Prof. Nanda correctly notes that debt bondage is the most prevalent form of modern slavery but says nothing about the millions of divorced fathers whose income has been "imputed" by a court. Based on that fictitious number, child support payments are ordered that can be more than the man actually earns. He is then forever in bondage under the Bradley Amendment. Again, failure to pay results in prison and other merciless penalties. Suicide is all too often seen as the only way out by such men. And families are destroyed as surely as when fathers were sold down the river.

Now Colorado state senator John Morse (D) has pushed through a bill (SB07-136) that allows any woman to claim abuse and force a man to support her by filing an ex parte restraining order. And abuse is defined as anything a woman wants to claim it is, while the man is given virtually no chance to defend himself before becoming enslaved in absentia by such orders.
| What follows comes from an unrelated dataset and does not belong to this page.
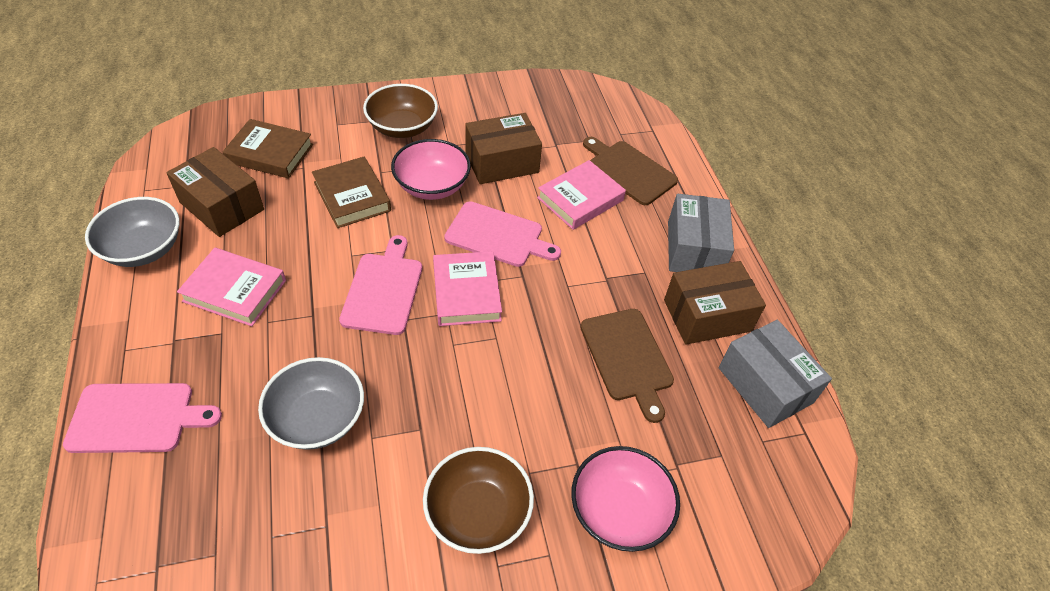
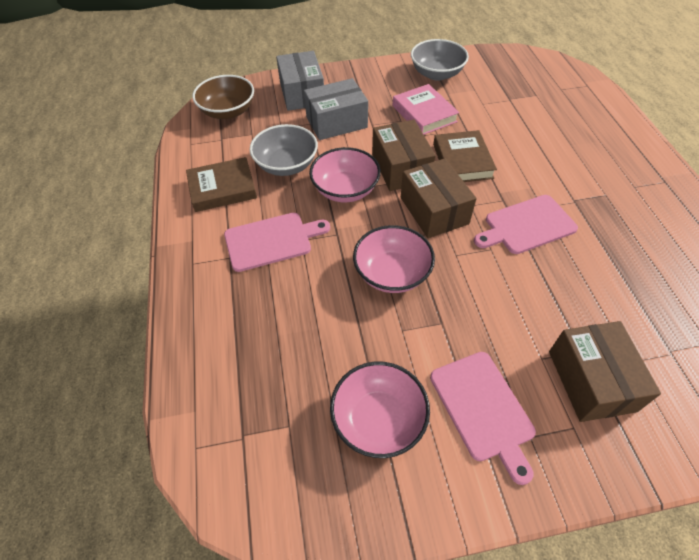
brown bowl: 2 -> 1
brown cutting board: 2 -> 0
pink book: 3 -> 1
pink bowl: 2 -> 3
As best I can tell at least 20% of the prisoners in our county jail are there basically because they were first enslaved, while their children run wild in gangs on our streets. Meanwhile companies like Maximus, the Halliburton of child support, grow rich on human trafficking. And while Tony Blair may have expressed "deep sorrow" for Britain's role in promoting slavery, American politicians continue to foster it. As a result, contemporary forms of slavery flourish in the "land of the free." Thus, any "new, comprehensive global human rights treaty" must address the modern American framework of slavery as a first priority.